Raum said several of the drivers who finished ahead of him in the national race, which took place Sept. 9 at Mid-Ohio Racetrack near Mansfield, are excellent racers, including a couple of drivers who had won the national race in the past.
"Considering the competition I was running against, I was very happy to get a fifth," he said. "Their cars are very well set up, and they have a lot of experience."
Raum races in the SPEC 944 (as in Porsche 944) division of NASA. He said there were about 10 in his division left in the final race, but he said there were probably around 40 vehicles spread over the 2.4-mile winding course at Mid-Ohio. Several other divisions held their finals in the same heat, he explained.
"We've had times at Mid-Ohio where we've had 65 cars on the track at the same time," he said. "It gets a little hairy when you're out there with 65 other cars. Even though the track is 2.4 miles long, they can still get bottled up in the turns."
The entire competition takes place over several days, with two qualifying runs. Drivers' placement in qualifying runs determine their position at the start of the final, said Raum. And that placement has a direct effect on the finish. Raum said to make up for a bad position at the start "you've got to drive the wheels off, basically," to catch up.
One turn has every driver, no matter how experienced, on edge because they're worried about their car, about getting ahead of the field or both, he said.
"The first turn is always the scariest and most white-knuckled," he said. "I look at the start of the race as just trying to survive sometimes."
Due to nerves, he said he forgot to shift until he was out of the first turn in his first race.
In a sport that relies on cat-quick reflexes and a lot of nerve, Raum said he takes an "analytical" approach to each race.
"My approach to driving is to listen to more experienced people," he said. For instance, he might take someone's advice on how to approach a certain curve during the race.
"You want to carry as much speed through a turn as you can, so you can accelerate through the straight aways," he said.

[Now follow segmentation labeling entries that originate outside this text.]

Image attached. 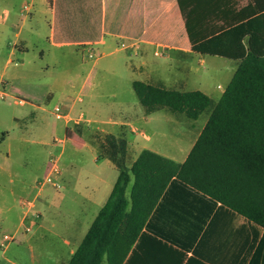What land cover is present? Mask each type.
Masks as SVG:
<instances>
[{
    "label": "crops",
    "instance_id": "1",
    "mask_svg": "<svg viewBox=\"0 0 264 264\" xmlns=\"http://www.w3.org/2000/svg\"><path fill=\"white\" fill-rule=\"evenodd\" d=\"M25 3L23 7L28 13L23 16V21L18 26V36H21L28 17H30V31L36 35L40 33V25L46 22L48 39L52 47L57 49L69 48L67 49L68 52L73 54L77 50L86 51L89 52V56L93 49L103 53L108 50L111 52L128 51V55L132 54L138 57L137 64L129 63L130 57H125L126 64L129 63L133 69V75L142 76L145 78L142 81L166 88L168 87L164 83H171L182 91H191L187 89V86L193 76L194 64L191 62L195 57L202 63L207 62L210 71L217 68L218 71L222 72V68L223 70L225 68L232 78L240 65L241 60L204 54L196 51L194 46L213 36L231 32L239 26L238 32L226 35L223 40L226 46H232L234 50L238 48L240 50L239 41L242 28L250 29L242 40L246 48L252 32L264 36V0H25ZM6 14H9V11ZM248 23L251 24L250 27L242 26ZM27 43L26 40H21L20 48L26 50ZM122 43H126L128 46L122 48ZM17 46L18 43L15 47ZM262 46L260 45V48ZM156 51L164 53V61L152 60V55L158 56L155 54ZM174 58L176 60H173ZM172 69H178L182 74L175 78L170 76L171 78L167 79L166 76L170 74ZM75 79V76L69 75L63 80L55 81L54 84L64 82L67 89L56 88V86L49 88L43 100V103L47 101L49 104H41L35 108L47 111L52 101L61 100L59 103L74 117L78 113L84 112L92 122L110 125L103 127L93 124L90 128L106 131L115 136L117 140L109 153L107 142L99 148L87 136L74 131L69 125L70 122L63 120L65 134L76 138L81 147L99 152L96 157V166L99 171L92 174L91 180L93 184L91 189L94 193L84 195L81 200L72 197L73 205L67 209V216L58 220V224L66 235L63 243L69 247L70 258L98 212L108 200L119 176L118 166L111 159L110 154L120 158L127 167L134 163L144 149H149L182 163L188 157L208 121L207 119L204 125L195 131L187 148L179 145L171 149L164 144L149 147L145 141H151V137L133 122V119L138 115L137 111L123 104L117 105L116 103L99 101L96 94L86 93V98L83 97L81 92L86 87V80L81 85L79 92L75 93L72 90L75 86ZM1 80L3 79L0 78V83ZM135 80H132V85ZM196 82L198 88L192 90L203 91L215 103L218 102L228 86L218 83L216 87H212L207 78H200ZM6 83L5 80V86ZM215 89L220 90V92ZM206 111L210 112V109ZM144 113L150 115L153 112L148 113L144 108ZM116 114L120 115L122 119L114 118ZM148 120H153V118L149 117ZM105 170H111L113 173L116 170L117 178L115 173L114 176L111 175L110 177ZM69 175L70 180H72L74 178L73 173H69ZM132 184L133 181L129 184L128 195L131 192ZM108 193L109 196L106 199ZM178 196V191H170L168 195L159 200L162 207L155 213L153 209L149 220H146L143 228L146 235L139 238L136 252L133 255L129 253L131 257L128 264H180L181 257L177 246L161 235H166L176 241L181 240L177 228L182 225V221L184 225L201 226L203 229L192 244L191 250H188L187 257L193 254L194 249H198L201 257L206 253V260L210 264H250L257 246L255 245L251 250L253 241L249 236L248 223L244 218L233 216L230 211L220 206L219 202L217 205H213L211 215L206 218L210 205L200 193L191 195L192 197L188 200L189 207L187 210L193 211L194 216L183 215L178 218L177 215L181 211L177 207L180 205L176 201ZM48 198V191H43L38 197L35 208L38 212V218L35 222L36 230L44 228L43 219ZM91 209L94 211L92 212L93 216L86 223L84 218L91 213ZM54 214L56 218L58 212L55 211ZM147 224L152 226V230H147ZM258 242L259 240L257 245ZM218 245H222L223 248H219ZM5 250L3 249L4 253ZM4 253L0 257V264L12 261ZM203 259L205 258L203 257ZM65 261H61V264L68 263ZM260 263L263 264V258Z\"/></svg>",
    "mask_w": 264,
    "mask_h": 264
},
{
    "label": "rangeland",
    "instance_id": "2",
    "mask_svg": "<svg viewBox=\"0 0 264 264\" xmlns=\"http://www.w3.org/2000/svg\"><path fill=\"white\" fill-rule=\"evenodd\" d=\"M23 4H26L25 0H0V78L7 81L1 90L10 94L0 96V241L5 233L16 237L5 253L0 246V257L4 253L12 259L5 264H61V261L69 260L70 254L69 247L63 243L66 235L58 220L67 216V209L73 205L72 197L81 200L84 195L94 193L91 180L92 174L99 171L96 166L99 152L81 147L76 138L65 134L64 121L58 119L52 109L59 105L65 110L59 103L61 100L52 101L47 111L35 108L41 104H49L47 101L43 103L49 88L56 86L67 89L64 82L54 84L55 81L63 80L69 75L75 76L76 82L72 90L78 93L86 80V87L81 92L83 97L86 98V93L96 94L99 101L123 104L137 111L138 115L133 122L151 137V141H145L149 147L159 144L171 149L179 145L189 147L195 131L204 125L210 112L205 111L198 119H191L184 113L172 112L164 107L146 115L132 85V80L145 78L133 75V69L129 66L131 62L138 63L137 56H129L125 50H108L103 53L93 49L92 56H89L86 51L77 50L73 54L68 52L69 48H54L48 39L47 23L40 25V33L36 35L30 31V17L26 19L21 36H18V26L28 13ZM7 11L9 14H6ZM21 40L28 42L26 50L20 48ZM17 43L18 46L15 47ZM125 57H130L128 64ZM152 60L164 61V53L152 55ZM191 63L194 64V69L188 90L198 88L196 81L200 78H207L212 87H216L218 83L227 86L232 78L225 68H222V72L217 68L208 70V63H202L196 57ZM181 74L180 70L172 69L166 78H175ZM164 84L170 89H180L171 83ZM19 98L26 103H16L15 99ZM149 117L153 120L149 121ZM114 118L122 119L117 114ZM93 124L110 126L101 122H91L89 125L73 121L69 123L74 131L84 134L101 148L107 136L112 134L91 129ZM4 132L7 136L1 140ZM56 139H64V143H57ZM57 157H60L59 181L62 187L55 189L49 186L43 190L49 193L45 205L44 228L36 230L35 223L31 231H26L20 224L26 209L21 201L32 199L36 195L37 180L45 176L51 160ZM106 170L110 177L115 173L117 178L116 170L114 173ZM69 173L74 175L72 180ZM108 196L109 193L105 198ZM55 211L58 212L56 218ZM92 212L93 209L85 216L86 223L91 220Z\"/></svg>",
    "mask_w": 264,
    "mask_h": 264
},
{
    "label": "trees",
    "instance_id": "3",
    "mask_svg": "<svg viewBox=\"0 0 264 264\" xmlns=\"http://www.w3.org/2000/svg\"><path fill=\"white\" fill-rule=\"evenodd\" d=\"M242 29L240 50L223 43L226 35L238 32L240 26L194 46L204 54L241 60L216 103L201 90L182 91L142 80L133 82L139 102L148 113L166 107L198 119L210 109L208 121L182 163L144 149L127 167L120 158L110 154L118 166L119 176L108 200L67 264H102L104 261L128 264L139 238L146 235L143 231L146 220L153 209L155 213L162 207L159 200L170 191L179 193L176 200L181 210L178 218L194 216L193 211L187 210L188 200L199 193L210 205L206 218L218 202L233 216L244 218L253 241L251 250L257 246L250 264H261L262 258L264 264V36L252 32L246 48L242 40L250 29ZM260 45L263 46L260 48ZM5 135L6 132L2 133L1 140ZM116 140L113 135L107 136L109 153ZM151 227L147 224L146 228L152 230ZM202 230L201 226L184 225L182 221L177 228L181 240L161 236L174 242L182 264H210L206 253L203 259L198 249L187 257ZM218 247L223 248L222 245Z\"/></svg>",
    "mask_w": 264,
    "mask_h": 264
},
{
    "label": "built area",
    "instance_id": "4",
    "mask_svg": "<svg viewBox=\"0 0 264 264\" xmlns=\"http://www.w3.org/2000/svg\"><path fill=\"white\" fill-rule=\"evenodd\" d=\"M127 46L128 45L126 43L121 44L122 48H126ZM155 54L162 55L160 51H156ZM90 56H92V54H90ZM2 86H5L3 80H1L0 83V96H4V97L10 96L7 92L4 91V89L3 91L1 90ZM15 102L22 105L26 103V101L22 98H19L18 100L15 99ZM53 113L58 119H62L68 122L74 121L75 123H85L87 125H89L92 122V120L88 118L84 112H80L76 117H74L70 111L63 110L59 105H56L53 108ZM55 142L64 143V139H56ZM59 162H60V157L53 158L51 160V163L49 164L48 172L45 174L44 177L40 178L36 182L38 189L36 195L32 199H25L21 201V204L25 206L26 209L23 213L20 224L24 226V229L26 231L32 230V227L35 224L36 219L38 218V212L35 210L36 201L38 200V197L42 193V191L49 186L55 189H60L62 187L59 181V176L61 175V167ZM31 219L35 220V222ZM15 240L16 237L14 234L5 233L1 238L0 246L1 248L6 249L10 244L15 242Z\"/></svg>",
    "mask_w": 264,
    "mask_h": 264
}]
</instances>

Raum said he's loved racing and cars "ever since [he] was a kid," but it wasn't until 2003 that he bought his first Porsche, and that wasn't intended for racing.

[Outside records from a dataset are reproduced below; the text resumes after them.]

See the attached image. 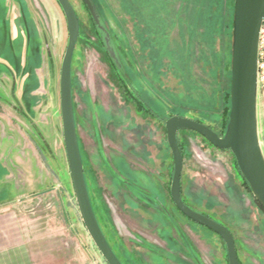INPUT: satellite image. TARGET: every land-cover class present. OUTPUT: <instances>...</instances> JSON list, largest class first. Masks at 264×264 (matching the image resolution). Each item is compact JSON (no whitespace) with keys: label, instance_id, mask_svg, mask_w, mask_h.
Instances as JSON below:
<instances>
[{"label":"rangeland","instance_id":"1","mask_svg":"<svg viewBox=\"0 0 264 264\" xmlns=\"http://www.w3.org/2000/svg\"><path fill=\"white\" fill-rule=\"evenodd\" d=\"M68 1L80 24L70 63L77 144L109 246L124 264H228L219 236L171 201L165 122L184 117L224 134L234 0H93L132 93L112 76L82 1ZM66 37L56 0H0V222L13 264H106L81 223L65 158ZM176 140L186 206L231 232L240 264H264V215L233 155L194 133Z\"/></svg>","mask_w":264,"mask_h":264},{"label":"water","instance_id":"2","mask_svg":"<svg viewBox=\"0 0 264 264\" xmlns=\"http://www.w3.org/2000/svg\"><path fill=\"white\" fill-rule=\"evenodd\" d=\"M98 34L110 62L124 74L120 55L106 23L93 0H81ZM67 27V46L60 68V110L63 145L77 210L95 249L106 264H122L116 257L97 223L88 197L84 168L80 157L71 93V60L79 37V21L68 0H56ZM264 20V0H234L231 32L230 111L226 130L220 137L207 126L192 119L173 116L165 122L166 140L173 160L170 198L174 207L190 221L215 233L226 248L228 264H240L233 235L228 229L193 211L181 198L180 178L183 158L177 144L178 130L200 135L214 148L229 151L249 186L253 198L264 209V154L260 145L257 103L258 40Z\"/></svg>","mask_w":264,"mask_h":264},{"label":"trees","instance_id":"3","mask_svg":"<svg viewBox=\"0 0 264 264\" xmlns=\"http://www.w3.org/2000/svg\"><path fill=\"white\" fill-rule=\"evenodd\" d=\"M94 2V1H93ZM95 4V3H94ZM96 5V4H95ZM97 7V6H96ZM101 15V14H100ZM91 20V19H90ZM91 24H92V21H91ZM92 28H93V31H94V34H95V36L97 37L98 36V34H97V32H96V30H95V28H94V25L92 24ZM94 36V37H95ZM98 41H99V45L101 46V48H102V50L104 49V47H103V45H102V43H101V41H100V39H99V37H98ZM103 52H104V54L106 55V57H107V59H108V63H110V65H111V69L113 70V74L114 75H112L113 77H114V79L117 81V83L118 84H121V83H123V85L125 86L124 87V89L126 90V91H128V93H132V91H134V90H132V87H130V86H128V84L130 83V81L128 80V76H127V72H126V70H125V73L124 74H121V73H119L117 70H116V68L114 67V65L110 62V59H109V57H108V55H107V53L105 52V50H103ZM125 69V68H124ZM131 98H133L134 100H135V102H137L138 103V105H141V102H139V101H137V99H136V97L133 95V94H131ZM227 99H228V106H227V119H226V121H225V130H226V124L228 123V116H229V112L228 111H230V88H229V92H227ZM196 122H199V121H196ZM199 123H201V122H199ZM202 124V123H201ZM208 127V126H207ZM208 128H210V127H208ZM211 129V128H210ZM212 130V129H211ZM213 131V130H212ZM180 132H189V133H194V134H196V135H198L197 133H195V132H192V131H185V130H181V131H179L178 130V133L177 134H179ZM220 136V135H219ZM206 139H204V141H205ZM207 142V141H206ZM177 144H178V147H179V149H180V153H181V155H182V157H183V151H182V148H181V146L179 145V142H178V140H177ZM210 146H212L211 144H210ZM227 152H229V151H227ZM236 163V161H235V159L233 158V164L232 165H234V168H235V170H236V172H237V174H238V177L241 179V181H242V185L245 187V189L248 191V192H250L251 193V191H249V186H248V184H247V182L245 181V179L244 178H242L243 176L241 175V173H240V171H239V169H238V167H237V164H235ZM84 178H85V182L87 183V181H86V177H85V171H84ZM85 183V184H86ZM86 186H87V190H88V184H86ZM73 188V187H72ZM88 192H89V190H88ZM88 195H89V193H88ZM254 199V198H253ZM182 201L184 202V200L182 199ZM90 203H91V206H92V209L91 210H93L94 209V206H93V204H92V201H91V198H90ZM184 204H186L185 202H184ZM254 204L257 206V208L259 209V211L264 215V209L259 205V204H257V202L255 201V199H254ZM93 212H94V215H95V217H96V220H97V223L99 222L98 221V217H97V215H96V212H95V210H93ZM205 216V215H204ZM194 223V222H193ZM98 224H100V223H98ZM100 226V225H99ZM200 226V225H199ZM100 229H101V227H100ZM102 231V230H101ZM103 235L102 236H104L105 234L104 233H102ZM105 237V239H106V241L108 242V244H109V241H108V239L106 238V236H104ZM110 249H112V247L110 248ZM112 251L114 252V254L116 255V257L119 259V257L117 256V254L115 253V251H114V249H112ZM119 262H121L120 261V259H119ZM122 263V262H121ZM122 264H124V263H122Z\"/></svg>","mask_w":264,"mask_h":264},{"label":"built area","instance_id":"4","mask_svg":"<svg viewBox=\"0 0 264 264\" xmlns=\"http://www.w3.org/2000/svg\"><path fill=\"white\" fill-rule=\"evenodd\" d=\"M257 58V103L258 109L262 110L264 118V20L261 25L258 40ZM264 124V122H263Z\"/></svg>","mask_w":264,"mask_h":264},{"label":"crops","instance_id":"5","mask_svg":"<svg viewBox=\"0 0 264 264\" xmlns=\"http://www.w3.org/2000/svg\"><path fill=\"white\" fill-rule=\"evenodd\" d=\"M3 200V199H2ZM3 225V222H0V264H13L12 261V244L7 239L6 228ZM17 264H26L25 261H18Z\"/></svg>","mask_w":264,"mask_h":264}]
</instances>
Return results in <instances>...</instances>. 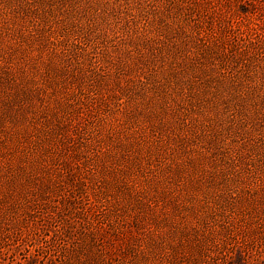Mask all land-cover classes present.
I'll list each match as a JSON object with an SVG mask.
<instances>
[{
	"label": "rangeland",
	"instance_id": "1",
	"mask_svg": "<svg viewBox=\"0 0 264 264\" xmlns=\"http://www.w3.org/2000/svg\"><path fill=\"white\" fill-rule=\"evenodd\" d=\"M261 133L264 0H0V264H264Z\"/></svg>",
	"mask_w": 264,
	"mask_h": 264
},
{
	"label": "trees",
	"instance_id": "2",
	"mask_svg": "<svg viewBox=\"0 0 264 264\" xmlns=\"http://www.w3.org/2000/svg\"><path fill=\"white\" fill-rule=\"evenodd\" d=\"M238 1L241 2V3L243 4V3H246L247 0H238ZM245 8H246V7H245ZM243 11H244V12H247L248 9H244V8H243ZM263 138H264V133L259 134V139L262 140Z\"/></svg>",
	"mask_w": 264,
	"mask_h": 264
}]
</instances>
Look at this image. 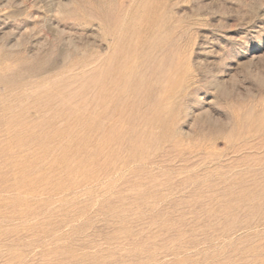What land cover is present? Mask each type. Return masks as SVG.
Returning a JSON list of instances; mask_svg holds the SVG:
<instances>
[{
  "label": "rangeland",
  "instance_id": "obj_1",
  "mask_svg": "<svg viewBox=\"0 0 264 264\" xmlns=\"http://www.w3.org/2000/svg\"><path fill=\"white\" fill-rule=\"evenodd\" d=\"M0 264H264V0H0Z\"/></svg>",
  "mask_w": 264,
  "mask_h": 264
}]
</instances>
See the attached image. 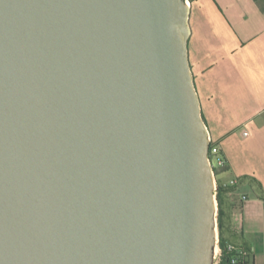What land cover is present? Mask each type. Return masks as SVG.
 Instances as JSON below:
<instances>
[{"label":"water","instance_id":"1","mask_svg":"<svg viewBox=\"0 0 264 264\" xmlns=\"http://www.w3.org/2000/svg\"><path fill=\"white\" fill-rule=\"evenodd\" d=\"M189 0H0V264H216Z\"/></svg>","mask_w":264,"mask_h":264},{"label":"crops","instance_id":"2","mask_svg":"<svg viewBox=\"0 0 264 264\" xmlns=\"http://www.w3.org/2000/svg\"><path fill=\"white\" fill-rule=\"evenodd\" d=\"M189 60L202 114L225 168L264 187V0H189ZM246 198L245 200L243 198ZM233 228L264 264V200L250 185L231 194Z\"/></svg>","mask_w":264,"mask_h":264},{"label":"trees","instance_id":"3","mask_svg":"<svg viewBox=\"0 0 264 264\" xmlns=\"http://www.w3.org/2000/svg\"><path fill=\"white\" fill-rule=\"evenodd\" d=\"M216 145V144H214ZM217 146V145H216ZM213 144H211V148ZM220 155V154H219ZM225 168V166L223 167ZM218 172H216V175ZM218 190V227L220 256L218 264H248L251 246L247 240L233 228V203L231 194L243 185H250L255 195L264 200V187L255 177L243 176L233 184H224L217 178ZM235 261V263H234Z\"/></svg>","mask_w":264,"mask_h":264},{"label":"built area","instance_id":"4","mask_svg":"<svg viewBox=\"0 0 264 264\" xmlns=\"http://www.w3.org/2000/svg\"><path fill=\"white\" fill-rule=\"evenodd\" d=\"M209 142H210V156H211V164L215 172H217V168L221 169L226 165L225 160L220 157V150L218 146L214 145V142L209 135ZM211 144H213V147L211 148ZM235 183V181H232L231 184ZM244 200L246 199L245 197L243 198ZM235 263V261H234Z\"/></svg>","mask_w":264,"mask_h":264},{"label":"rangeland","instance_id":"5","mask_svg":"<svg viewBox=\"0 0 264 264\" xmlns=\"http://www.w3.org/2000/svg\"><path fill=\"white\" fill-rule=\"evenodd\" d=\"M217 177L220 179L222 177V175L224 174L223 172H220V170L217 168ZM218 255H217V258H216V264H218V261H219V256H220V249L218 248Z\"/></svg>","mask_w":264,"mask_h":264},{"label":"bare ground","instance_id":"6","mask_svg":"<svg viewBox=\"0 0 264 264\" xmlns=\"http://www.w3.org/2000/svg\"><path fill=\"white\" fill-rule=\"evenodd\" d=\"M217 255H218V250H217Z\"/></svg>","mask_w":264,"mask_h":264}]
</instances>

But he joined a local Porsche Club, which offered high performance driver education track events where Porsche owners could learn their way around a track.
"You ride with an instructor and they teach you how to drive quickly, yet safely around the racetrack," explained Raum.
In 2004, he bought a Porsche 944 which was street legal but included a roll cage.
"I started developing the car more and more, and that year it ended up turning pretty much into a non-street-legal car," he said.
That was when he said he started racing. From 2004 to 2011, his accident record was clean, he said. But then he was struck head on by an out of control car which was in a spin due to an accident ahead of him on the track.
"Of course, you replay that event in your mind, but you realize that it exists just as part of the sport and sometimes it's unavoidable," he said, adding no one was seriously injured in the crash.
Compared to some, Raum said he's a conservative driver. Others have their own mechanic, deep pockets, even sponsors, and to them accidents aren't as big a financial burden.
Since 2006, Raum said he's also been volunteering as an instructor at the same high performance education track events where he learned the basics of fast, safe track driving.
"I really enjoy doing that," he said. "It's great to see a lot of people go out to the race track, sometimes for the first time."
Raum said getting lost in the adrenaline rush of car racing is a great escape for him.
"For me, it's something fun," he said. "It's a good release from the stresses of the day and week, but I do want to come in one piece and want my car to come back in one piece."
He said the season for this year is finished and the schedule for next year hasn't been set yet.